Criteria of Embarrassment: J.M. Coetzee’s ‘Jesus Trilogy’ and the Legacy of Modernist Difficulty

 

Abstract

This article takes as its starting point the divergent responses that J.M. Coetzee’s Jesus trilogy (The Childhood of Jesus [2013], The Schooldays of Jesus [2016] and The Death of Jesus [2019]) has drawn from reviewers and scholars respectively. Where reviewers have generally regarded these works’ difficulty as obstructive, scholars have taken their difficulty as both the justification and catalyst for sustained engagement. This divergence is explained, in part, as a consequence of the literacies developed by and in response to modernism – literacies which regarded difficulty as both the signature of the worthwhile artwork and as the criterion which justifies the special attention of specialized readers. If one aim of this article is to situate Coetzee and Coetzee studies within this tradition, a second aim is to ask whether the forms of attention garnered by his late trilogy are less an index of intrinsic challenges than of Coetzee’s reputation as a challenging writer. To do so is to worry the overready ascription of ‘Coetzeean’ difficulty – along with the modes of reading it tends to enlist – in order to reposition bewilderment, embarrassment and other ugly aesthetic-affects as generative for criticism.

Acknowledgements

My thanks to Arthur Rose, Derek Attridge and Michael Titlestad for comments on draft versions of this article.

Notes

1 These are The Childhood of Jesus (Citation2013), The Schooldays of Jesus (Citation2016), and The Death of Jesus (Citation2019).

2 See, for instance, Markovits, Tait, and Bellin.

3 The editors write (2): ‘At the forefront of literary invention, the novel affirms the enduring capacity of contemporary literature to engage with the most intractable social, political and spiritual problems confronting us at the beginning of the twenty-first century.’

4 ‘The criterion of “embarrassment” … or “contradiction” … focuses on actions or sayings of Jesus that would have embarrassed or created difficulty for the early Church. The point of the criterion is that the early Church would hardly have gone out of its way to create material that only embarrassed its creator or weakened its position in arguments with opponents’ (Meier 169).

5 The latter (‘Making No Compromise with the Public Taste’) served as slogan on the cover page of The Little Review from June 1917 onwards.

6 I use the book’s subtitle for ease of reference.

7 See Meier: ‘Once again, it is highly unlikely that the Church would have taken pains to invent a saying that emphasized the ignorance of its risen Lord, only to turn around and suppress it’ (169).

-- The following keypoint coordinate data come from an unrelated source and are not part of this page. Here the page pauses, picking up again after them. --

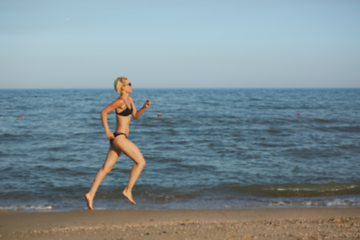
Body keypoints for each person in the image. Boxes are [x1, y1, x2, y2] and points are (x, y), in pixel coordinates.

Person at [85, 77, 151, 210]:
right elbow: (103, 112)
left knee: (106, 168)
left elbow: (136, 116)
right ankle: (128, 190)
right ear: (123, 87)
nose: (131, 85)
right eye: (129, 84)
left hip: (118, 139)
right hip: (119, 138)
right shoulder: (119, 101)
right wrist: (107, 131)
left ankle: (91, 194)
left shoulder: (130, 100)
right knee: (141, 162)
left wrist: (144, 107)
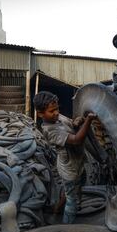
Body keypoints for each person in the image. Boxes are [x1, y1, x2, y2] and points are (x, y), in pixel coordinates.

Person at [33, 91, 96, 224]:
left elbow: (70, 125)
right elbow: (76, 140)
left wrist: (77, 122)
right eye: (52, 111)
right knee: (72, 201)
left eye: (57, 108)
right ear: (40, 113)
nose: (56, 112)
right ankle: (67, 227)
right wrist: (88, 121)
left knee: (74, 188)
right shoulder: (50, 130)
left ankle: (57, 208)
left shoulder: (56, 117)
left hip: (77, 162)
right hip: (69, 168)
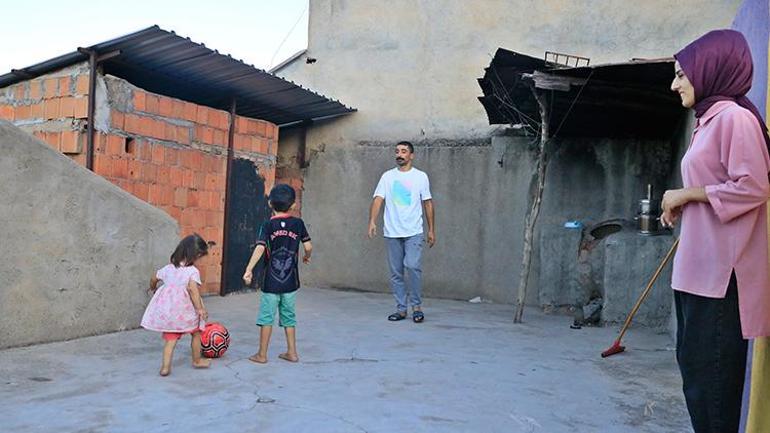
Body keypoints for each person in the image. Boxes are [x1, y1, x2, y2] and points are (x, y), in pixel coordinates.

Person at [662, 29, 770, 433]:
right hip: (695, 272)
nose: (674, 84)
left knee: (715, 392)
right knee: (696, 383)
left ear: (710, 70)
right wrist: (683, 201)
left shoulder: (735, 119)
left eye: (681, 75)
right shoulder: (706, 121)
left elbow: (754, 186)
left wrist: (686, 193)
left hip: (723, 279)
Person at [243, 184, 312, 364]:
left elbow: (260, 248)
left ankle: (262, 355)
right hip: (290, 283)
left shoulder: (268, 225)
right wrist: (307, 257)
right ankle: (292, 352)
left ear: (270, 204)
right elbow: (308, 246)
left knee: (267, 318)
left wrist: (249, 269)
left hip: (271, 283)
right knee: (289, 317)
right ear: (293, 205)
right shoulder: (298, 224)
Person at [368, 141, 435, 323]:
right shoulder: (387, 177)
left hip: (414, 231)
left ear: (411, 155)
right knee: (396, 272)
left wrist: (431, 230)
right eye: (397, 151)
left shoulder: (420, 177)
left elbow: (427, 203)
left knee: (412, 265)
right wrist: (372, 221)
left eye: (404, 151)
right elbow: (378, 199)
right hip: (392, 232)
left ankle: (417, 307)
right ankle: (401, 309)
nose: (400, 154)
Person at [141, 234, 213, 376]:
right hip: (185, 312)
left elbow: (153, 278)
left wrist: (153, 287)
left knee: (170, 340)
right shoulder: (192, 271)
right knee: (196, 333)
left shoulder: (168, 269)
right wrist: (200, 309)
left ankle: (165, 368)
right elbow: (193, 290)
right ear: (195, 255)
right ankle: (197, 361)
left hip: (170, 314)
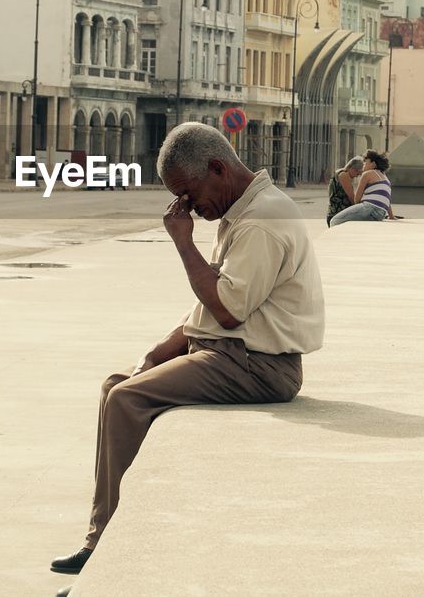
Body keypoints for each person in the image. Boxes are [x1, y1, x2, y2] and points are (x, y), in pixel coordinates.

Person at [50, 123, 325, 578]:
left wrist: (182, 241)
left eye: (189, 193)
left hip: (258, 366)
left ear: (217, 168)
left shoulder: (263, 220)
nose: (189, 208)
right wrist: (160, 352)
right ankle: (105, 535)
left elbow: (229, 310)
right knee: (116, 384)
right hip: (232, 354)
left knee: (127, 399)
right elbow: (211, 307)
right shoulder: (245, 210)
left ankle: (105, 553)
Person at [328, 150, 393, 225]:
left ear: (373, 164)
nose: (363, 165)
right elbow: (387, 200)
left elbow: (356, 199)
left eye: (366, 162)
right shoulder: (384, 177)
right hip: (381, 213)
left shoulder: (367, 174)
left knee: (334, 221)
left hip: (369, 208)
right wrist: (391, 216)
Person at [326, 156, 365, 225]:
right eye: (358, 173)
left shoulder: (340, 173)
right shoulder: (344, 175)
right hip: (337, 215)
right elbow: (352, 197)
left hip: (336, 214)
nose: (357, 176)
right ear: (353, 169)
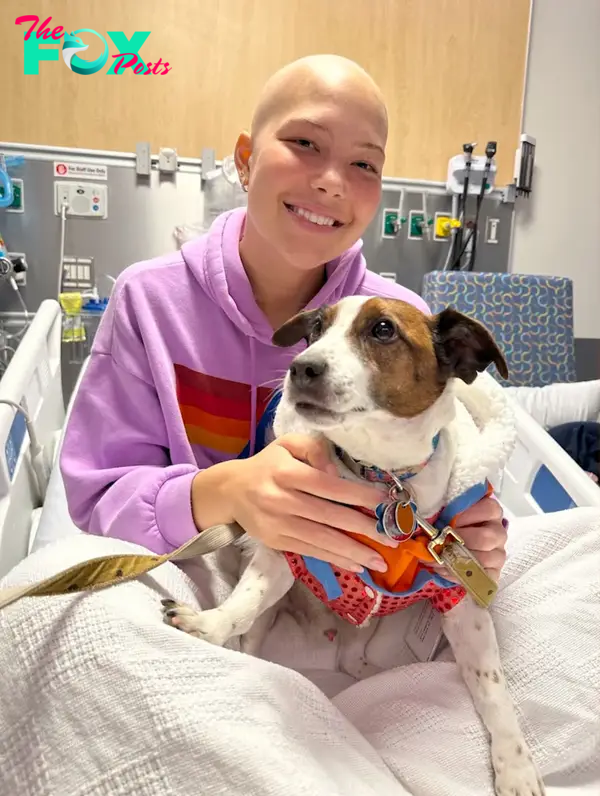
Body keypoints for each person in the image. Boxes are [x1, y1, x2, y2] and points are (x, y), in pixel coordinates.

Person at [60, 54, 507, 583]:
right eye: (305, 144)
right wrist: (228, 492)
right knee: (70, 599)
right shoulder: (150, 301)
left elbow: (441, 462)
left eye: (364, 164)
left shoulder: (400, 321)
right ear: (245, 160)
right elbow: (100, 497)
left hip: (350, 579)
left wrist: (471, 526)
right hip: (193, 564)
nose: (331, 182)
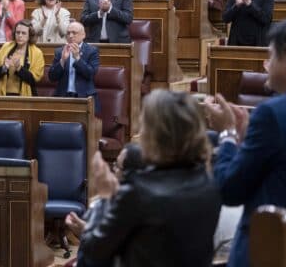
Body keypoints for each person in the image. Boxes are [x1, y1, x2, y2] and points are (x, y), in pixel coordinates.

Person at [69, 89, 220, 267]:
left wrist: (105, 197)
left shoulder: (138, 192)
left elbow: (94, 255)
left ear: (156, 137)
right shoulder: (209, 183)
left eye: (144, 126)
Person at [205, 18, 286, 267]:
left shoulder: (272, 114)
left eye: (271, 56)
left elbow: (230, 190)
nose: (267, 65)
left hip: (268, 252)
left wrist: (228, 135)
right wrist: (247, 142)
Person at [48, 21, 100, 114]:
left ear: (83, 35)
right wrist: (62, 60)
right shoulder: (60, 51)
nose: (70, 36)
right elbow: (52, 77)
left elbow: (90, 74)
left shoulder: (92, 51)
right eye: (68, 33)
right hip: (63, 97)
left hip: (84, 98)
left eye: (74, 33)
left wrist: (78, 59)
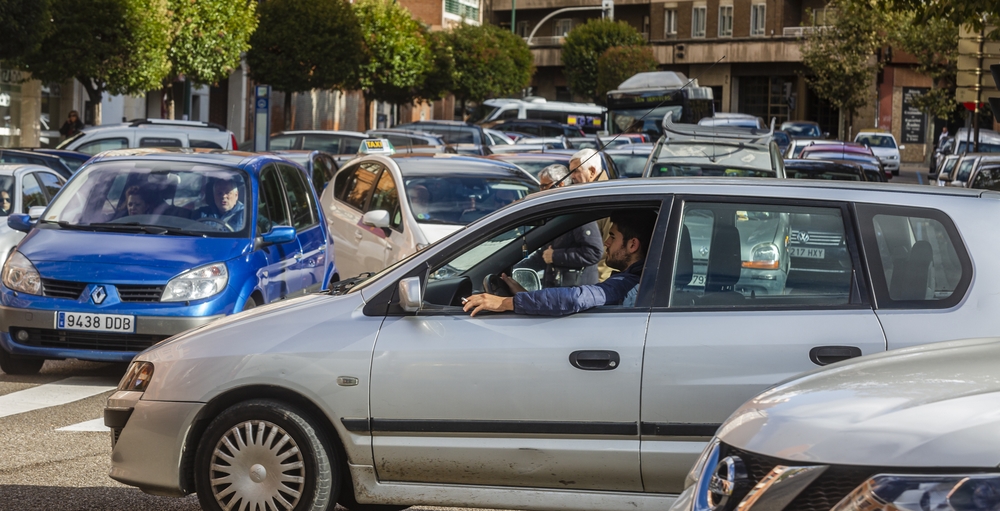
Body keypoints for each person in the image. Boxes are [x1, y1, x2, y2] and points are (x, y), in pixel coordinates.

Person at [463, 210, 656, 317]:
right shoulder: (644, 280)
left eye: (612, 237)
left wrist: (506, 302)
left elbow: (575, 298)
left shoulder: (627, 283)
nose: (606, 242)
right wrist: (525, 296)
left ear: (632, 245)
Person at [520, 164, 603, 288]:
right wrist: (517, 267)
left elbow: (594, 252)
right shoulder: (557, 212)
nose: (541, 191)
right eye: (540, 186)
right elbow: (545, 253)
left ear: (560, 185)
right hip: (559, 291)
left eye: (544, 186)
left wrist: (556, 256)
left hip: (576, 294)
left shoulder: (576, 212)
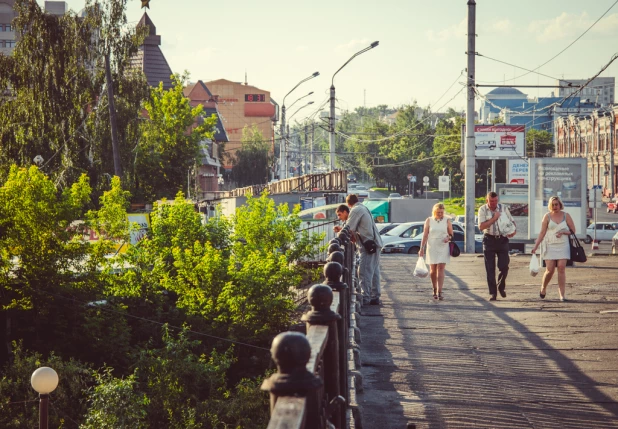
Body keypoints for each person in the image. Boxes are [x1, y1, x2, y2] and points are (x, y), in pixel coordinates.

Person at [531, 196, 575, 302]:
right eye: (553, 205)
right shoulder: (547, 216)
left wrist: (564, 232)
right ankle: (543, 288)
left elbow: (573, 230)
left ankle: (562, 295)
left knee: (561, 268)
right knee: (550, 270)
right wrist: (535, 246)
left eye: (557, 204)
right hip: (549, 244)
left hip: (563, 244)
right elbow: (542, 233)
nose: (555, 206)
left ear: (560, 205)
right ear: (550, 206)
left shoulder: (566, 215)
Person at [344, 194, 383, 305]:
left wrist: (340, 230)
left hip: (368, 246)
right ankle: (375, 296)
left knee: (364, 271)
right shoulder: (363, 207)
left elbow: (349, 228)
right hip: (375, 243)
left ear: (348, 204)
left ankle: (365, 297)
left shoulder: (355, 210)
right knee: (374, 271)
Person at [478, 191, 516, 301]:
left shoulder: (503, 208)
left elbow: (512, 221)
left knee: (504, 266)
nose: (494, 203)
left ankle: (501, 286)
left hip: (502, 239)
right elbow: (481, 226)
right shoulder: (483, 209)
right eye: (491, 201)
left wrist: (513, 231)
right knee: (490, 268)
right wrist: (494, 218)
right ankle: (493, 293)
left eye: (495, 201)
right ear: (487, 201)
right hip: (489, 239)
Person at [419, 203, 453, 300]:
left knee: (441, 268)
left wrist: (448, 238)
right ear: (434, 212)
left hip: (443, 245)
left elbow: (451, 234)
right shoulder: (429, 220)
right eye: (438, 212)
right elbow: (425, 235)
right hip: (432, 246)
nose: (440, 214)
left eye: (441, 212)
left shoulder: (447, 220)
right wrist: (421, 248)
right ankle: (434, 288)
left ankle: (440, 291)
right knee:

8 As will become clear, I use the term ‘epiphenomenal’ in a distinct way from George Steiner (27–30). In Steiner’s usage, ‘epiphenomenal difficulty’ is synonymous with his preferred term ‘contingent difficulty’, which largely pertains to intertextual or linguistic obscurity.

9 The question featured among ten ‘Extended Essay Themes’ for M. Phil. Students in 1981. I am grateful to Andries Wessels for supplying me with a copy.

10 The original source seems to be Jason Farrago’s review of Childhood.

11 For the German/English confusion, see Childhood 67; Death 12–13.

12 E.B. Pusey, Augustine’s translator, provides a useful gloss on the same page: ‘He means Christ; the first letters of whose Names did in Sybiles acrostic verses make up the word ιχθυζ, a fish. He was also resembled by Jonas drawn out of the fish and deep … . He is fed upon at the Communion’ (in Augustine 296–97).

13 I am indebted to Leonard Diepeveen’s The Difficulties of Modernism for drawing my attention to this piece.

14 Most of these reassessments are contained in Eliot’s On Poetry and Poets.